[[ EXTRACT PROVIDED, beginning ]]
The Donations of Alexandria (Autumn 34 BC) were a political act by Cleopatra VII and Mark Antony in which they distributed lands held by Rome and Parthia amongst Cleopatra's children and granted them many titles, especially for Caesarion, son of Julius Caesar. These were the second of two such donations; a similar donations ceremony was held two years earlier in Antioch in 36 BC, at which time the donations enjoyed Octavian's full approval of the Antonian strategy to rule the East making use of Cleopatra's unique royal Seleucid lineage in the regions donated. Ultimately, the Donations (of 34 BC) caused a fatal breach in Antony's relations with Rome and were amongst the causes of the Final War of the Roman Republic.
[[ EXTRACT PROVIDED, end ]]
[[ RECORDED INFORMATION, beginning ]]
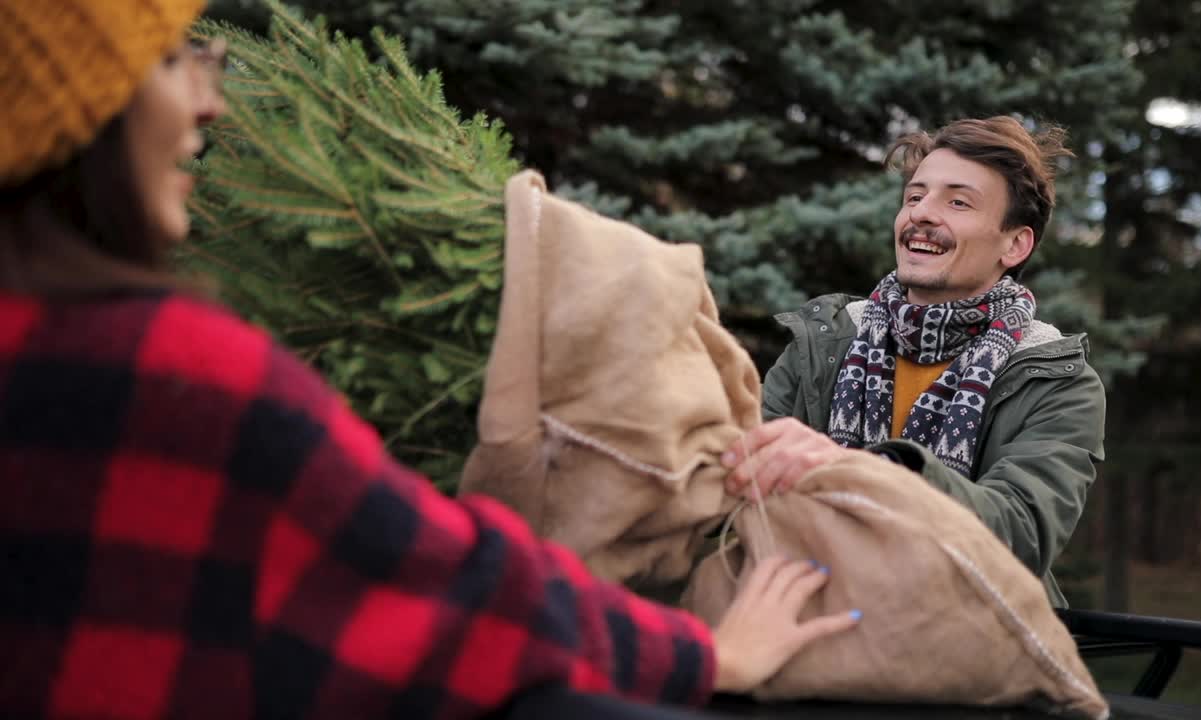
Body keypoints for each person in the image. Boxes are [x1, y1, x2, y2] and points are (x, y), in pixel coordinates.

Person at [0, 1, 859, 717]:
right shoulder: (169, 373)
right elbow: (446, 587)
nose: (210, 98)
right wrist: (707, 654)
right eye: (168, 61)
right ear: (79, 108)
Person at [722, 117, 1106, 607]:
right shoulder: (825, 341)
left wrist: (873, 471)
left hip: (970, 640)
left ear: (1015, 244)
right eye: (914, 196)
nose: (922, 213)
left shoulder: (1056, 380)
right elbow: (736, 484)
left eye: (957, 201)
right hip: (804, 612)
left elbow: (1020, 533)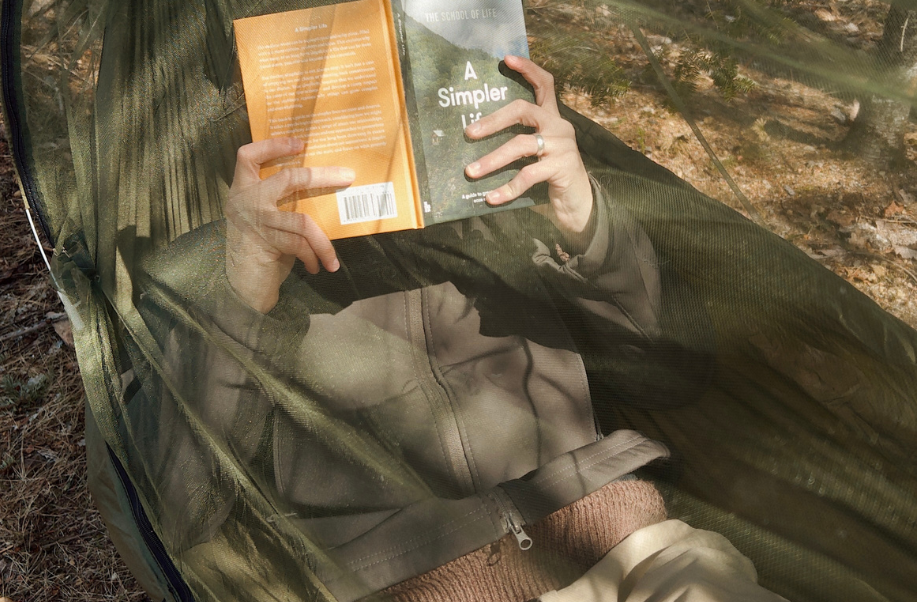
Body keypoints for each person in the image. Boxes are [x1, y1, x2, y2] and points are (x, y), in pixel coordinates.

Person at [211, 53, 789, 602]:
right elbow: (185, 505)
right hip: (420, 582)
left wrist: (584, 220)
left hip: (626, 546)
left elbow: (673, 375)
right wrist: (242, 296)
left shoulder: (511, 215)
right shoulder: (240, 267)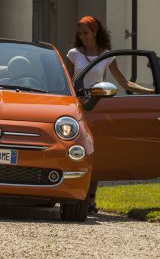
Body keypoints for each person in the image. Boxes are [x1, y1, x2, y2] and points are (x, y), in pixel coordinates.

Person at [65, 15, 154, 214]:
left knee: (95, 154)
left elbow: (125, 83)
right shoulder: (73, 54)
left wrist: (152, 91)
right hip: (77, 106)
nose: (82, 37)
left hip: (98, 106)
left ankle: (91, 200)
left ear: (95, 32)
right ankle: (72, 194)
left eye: (86, 33)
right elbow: (67, 81)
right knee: (76, 151)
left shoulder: (106, 56)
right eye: (79, 34)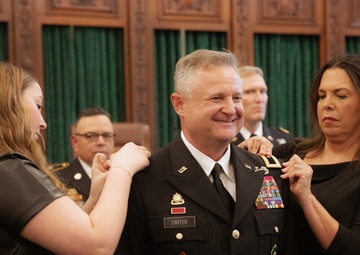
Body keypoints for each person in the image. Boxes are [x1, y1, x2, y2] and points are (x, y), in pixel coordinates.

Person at [115, 49, 288, 255]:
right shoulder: (143, 180)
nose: (231, 109)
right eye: (217, 98)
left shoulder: (268, 173)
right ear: (180, 104)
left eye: (237, 97)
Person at [0, 62, 151, 254]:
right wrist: (122, 169)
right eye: (38, 106)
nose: (43, 123)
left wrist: (95, 195)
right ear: (10, 104)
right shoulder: (10, 170)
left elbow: (65, 238)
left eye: (107, 135)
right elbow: (97, 247)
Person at [269, 54, 360, 254]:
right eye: (321, 95)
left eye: (341, 95)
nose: (327, 104)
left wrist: (306, 197)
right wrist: (250, 151)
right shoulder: (290, 152)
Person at [57, 107, 115, 205]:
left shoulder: (127, 176)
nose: (101, 142)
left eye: (107, 136)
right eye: (90, 136)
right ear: (75, 142)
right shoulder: (58, 179)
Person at [232, 65, 292, 146]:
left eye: (262, 91)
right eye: (249, 92)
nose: (259, 99)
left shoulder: (283, 140)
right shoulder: (225, 143)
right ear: (235, 98)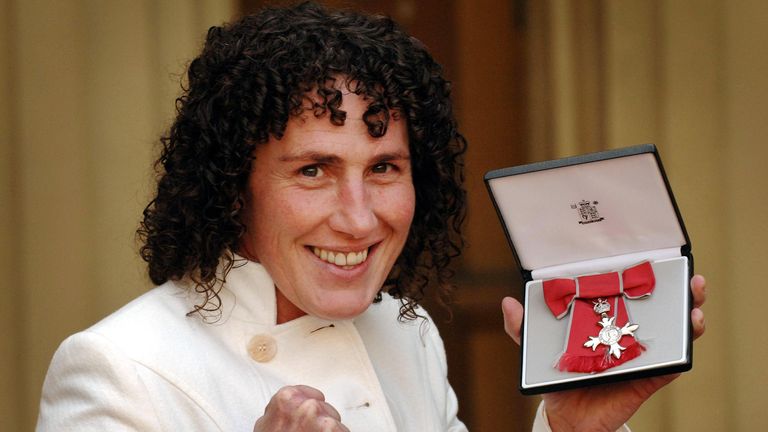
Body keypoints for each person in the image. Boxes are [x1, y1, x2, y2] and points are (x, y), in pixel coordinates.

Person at [37, 2, 707, 431]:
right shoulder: (116, 370)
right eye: (313, 171)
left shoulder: (403, 332)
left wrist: (570, 428)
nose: (359, 221)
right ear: (232, 184)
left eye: (384, 167)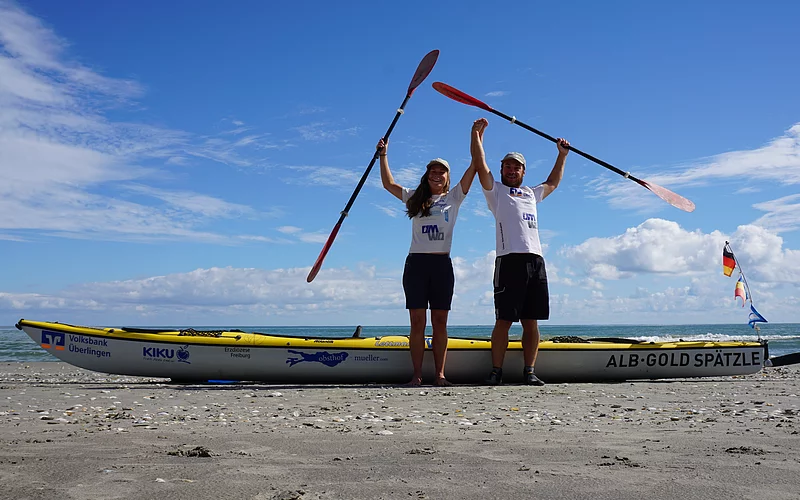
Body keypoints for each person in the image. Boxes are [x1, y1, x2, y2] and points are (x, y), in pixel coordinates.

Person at [377, 122, 480, 386]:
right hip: (416, 264)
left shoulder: (454, 197)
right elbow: (388, 184)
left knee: (440, 321)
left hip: (441, 264)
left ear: (447, 177)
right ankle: (417, 375)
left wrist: (476, 136)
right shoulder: (415, 198)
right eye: (433, 171)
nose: (437, 175)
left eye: (441, 172)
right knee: (417, 322)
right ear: (427, 175)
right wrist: (383, 155)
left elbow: (474, 167)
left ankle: (440, 374)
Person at [470, 117, 570, 385]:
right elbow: (480, 164)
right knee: (503, 320)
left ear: (524, 171)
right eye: (508, 166)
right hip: (509, 261)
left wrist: (561, 155)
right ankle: (496, 371)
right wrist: (476, 136)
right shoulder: (496, 191)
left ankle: (529, 371)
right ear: (502, 170)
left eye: (516, 167)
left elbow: (553, 182)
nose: (512, 170)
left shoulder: (530, 193)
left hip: (535, 261)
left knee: (531, 321)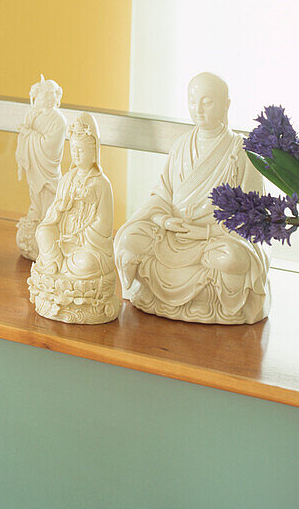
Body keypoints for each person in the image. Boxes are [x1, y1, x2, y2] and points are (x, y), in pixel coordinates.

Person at [114, 72, 270, 324]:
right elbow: (161, 194)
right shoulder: (181, 146)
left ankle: (224, 306)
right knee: (129, 240)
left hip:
[[ RECORDED INFORMATION, end ]]
● ASSIGNED TASK 1: Rewrite the passage on the Donations of Alexandria, everything from "The Donations of" down to "the Roman Republic.", putting "Tarsus" in place of "Antioch".
● ASSIGNED TASK 2: Write the next part of the passage on the Donations of Alexandria, picking up after its final sentence.

● RESULT 1:
The Donations of Alexandria (Autumn 34 BC) were a political act by Cleopatra VII and Mark Antony in which they distributed lands held by Rome and Parthia amongst Cleopatra's children and granted them many titles, especially for Caesarion, son of Julius Caesar. These were the second of two such donations; a similar donations ceremony was held two years earlier in Tarsus in 36 BC, at which time the donations enjoyed Octavian's full approval of the Antonian strategy to rule the East making use of Cleopatra's unique royal Seleucid lineage in the regions donated. Ultimately, the Donations (of 34 BC) caused a fatal breach in Antony's relations with Rome and were amongst the causes of the Final War of the Roman Republic.

● RESULT 2:
Background
The Donations followed the failure of Antony's military campaign in Parthia. Antony attempted to play up his military success against Armenia and play down the defeat by Parthia by creating a festival imitating a Roman triumph to celebrate his victory over the Armenian leader Artavasdes, who was led in captivity through the city of Alexandria. Antony then held a public banquet in which he dressed as the god Dionysus. The captured Armenian royal family was brought before Cleopatra VII, to whom they were expected to prostrate themselves, but they refused to do so, earning her wrath.

Donations
For the finale of the festivities, the whole city was summoned to the Gymnasium of Alexandria, where Antony and Cleopatra, dressed as Dionysus-Osiris and Isis-Aphrodite, sat on golden thrones. Caesarion was depicted as Horus, son of Isis. The children were similarly in the attire of their new kingdoms. Antony affirmed Cleopatra as queen of Egypt, Cyprus, Libya, and central Syria.

The Donations themselves included:
Alexander Helios was named king of Armenia, Media and Parthia;
his twin Cleopatra Selene II got Cyrenaica and Libya;
the young Ptolemy Philadelphus was awarded Syria, Phoenicia and Cilicia;
Cleopatra was proclaimed Queen of Kings and Queen of Egypt, to rule with Caesarion (Ptolemy XV Caesar, son of Julius Caesar)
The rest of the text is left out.